Dois anos mais tarde, quando foi libertado, Othon avaliou que seu caso envolvia “interesses internacionais”.

Algum tempo depois, o governo Bolsonaro propôs o fim do controle estatal sobre a exploração de urânio e a possibilidade de empresas privadas atuarem no mercado brasileiro.

“Não há nenhuma dúvida de que o governo Trump está muito feliz com Bolsonaro e o apoia fortemente ou irá tentar apoiá-lo da maneira que puderem. Isso porque eles alinharam sua política externa. É por esse motivo, eu acho, que os Estados Unidos quiseram se livrar do antigo governo brasileiro”, disse o economista Mark Weisbrot.

Mark Weisbrot. Imagem: André Neves Sampaio

“O que está acontecendo na Petrobras hoje é consequência da Lava Jato. É privatização branca. ‘Quanto maior for a Petrobras, mais corrupção vai ter. Vamos cortar um pedaço do boi para não dar carrapato.’ Essa é a lógica que está sendo aplicada em consequência da Lava Jato”, comentou Araújo.

A nossa equipe de reportagem questionou a Petrobras sobre os gastos com escritórios de advocacia especializados na legislação norte-americana e o uso dos canais diplomáticos em sua defesa.

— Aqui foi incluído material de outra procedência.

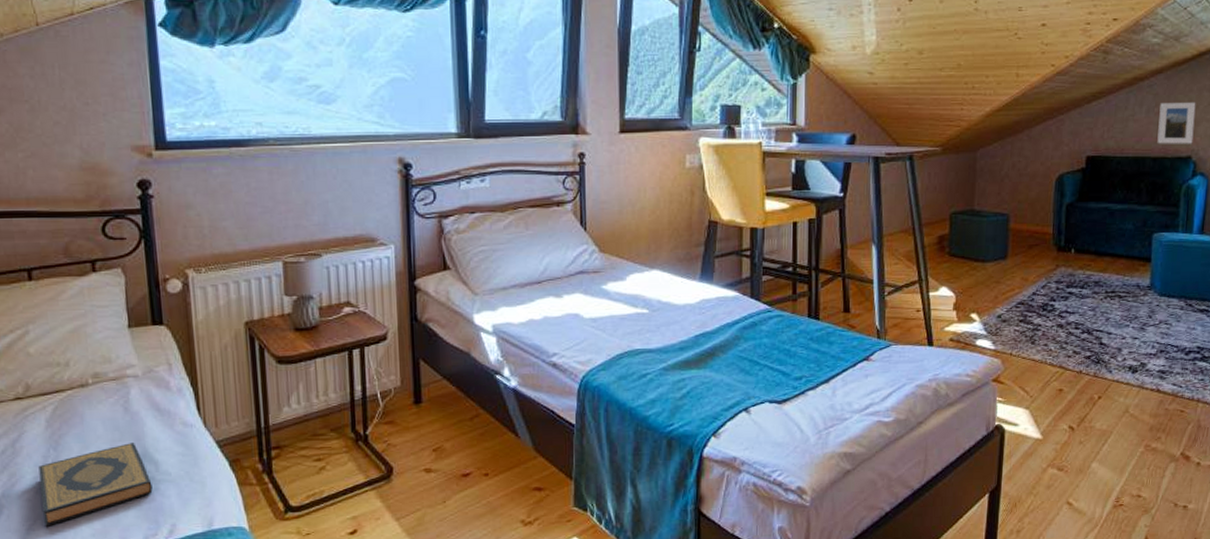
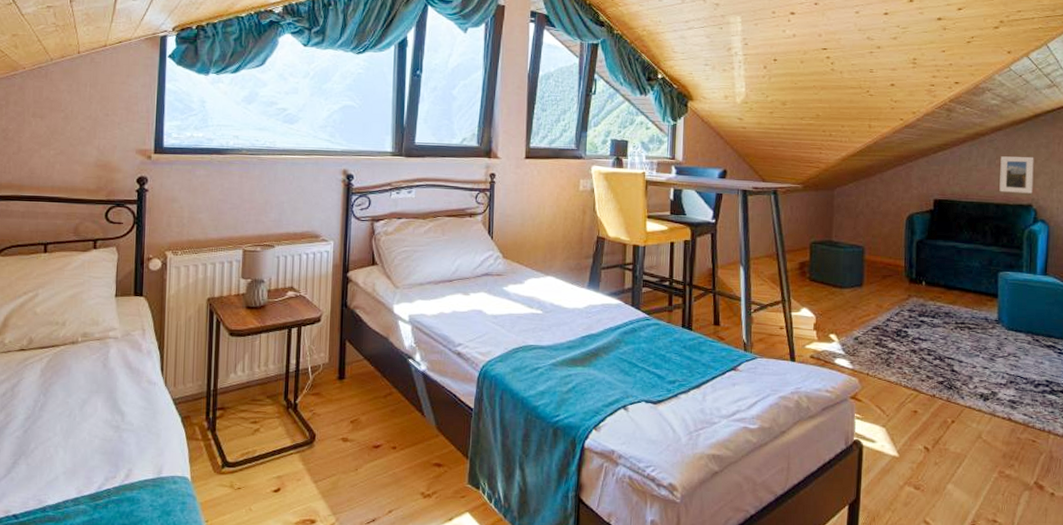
hardback book: present [38,443,153,527] -> none [27,394,117,462]

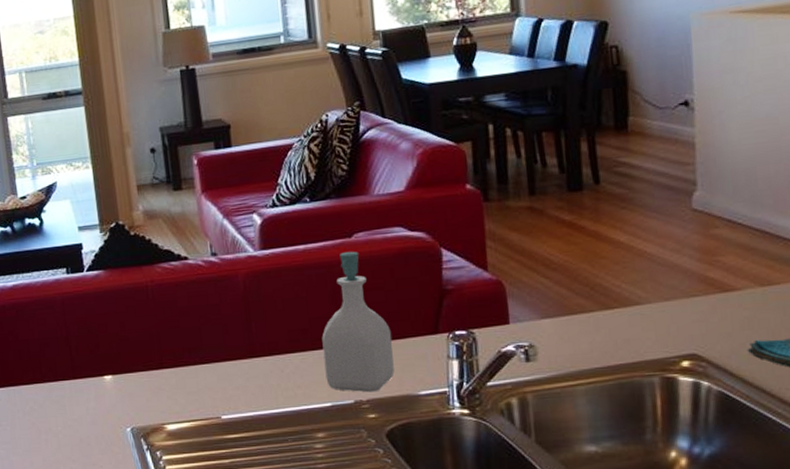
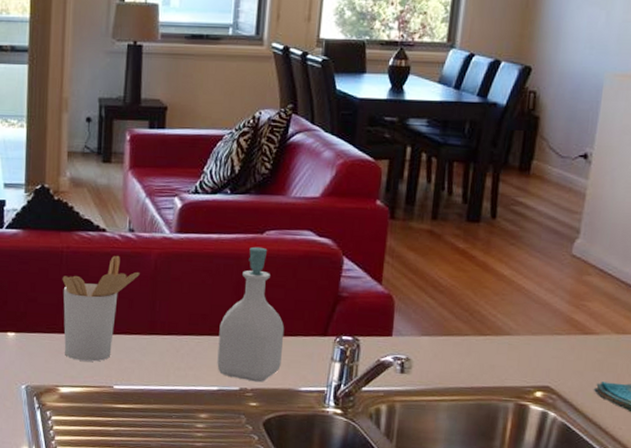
utensil holder: none [151,281,230,395] -> present [62,255,140,362]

A empresa não quis comentar esses pontos. Por e-mail, ela afirmou que os acordos com o DOJ e a SEC, e também a class-action, “atendem aos melhores interesses da Petrobras e de seus acionistas, e põem fim a incertezas, ônus e custos associados a potenciais litígios nos Estados Unidos.”

Já os procuradores de Curitiba afirmaram por e-mail que Janot não participou das reuniões com o Departamento de Justiça. A força-tarefa também disse que “não interferiu no processo da Petrobras junto ao DOJ e à SEC, nem nas negociações entre eles. Contudo, realizou gestões perante as autoridades norte-americanas para que parte significativa dos recursos pudesse ficar no Brasil. O pedido se fundamentou especialmente no fato de que a sociedade brasileira foi quem mais sofreu com a corrupção político-partidária na estatal.”

Nota da redação: Esta reportagem faz parte do projeto “Lava Jato Lado B – A influência dos EUA e a indústria do compliance”, produzido pelo GGN no último trimestre de 2019 e divulgado em janeiro de 2020. Antes, portanto, das revelações feitas pelo dossiê “Vaza Jato”, do The Intercept Brasil e veículos associados.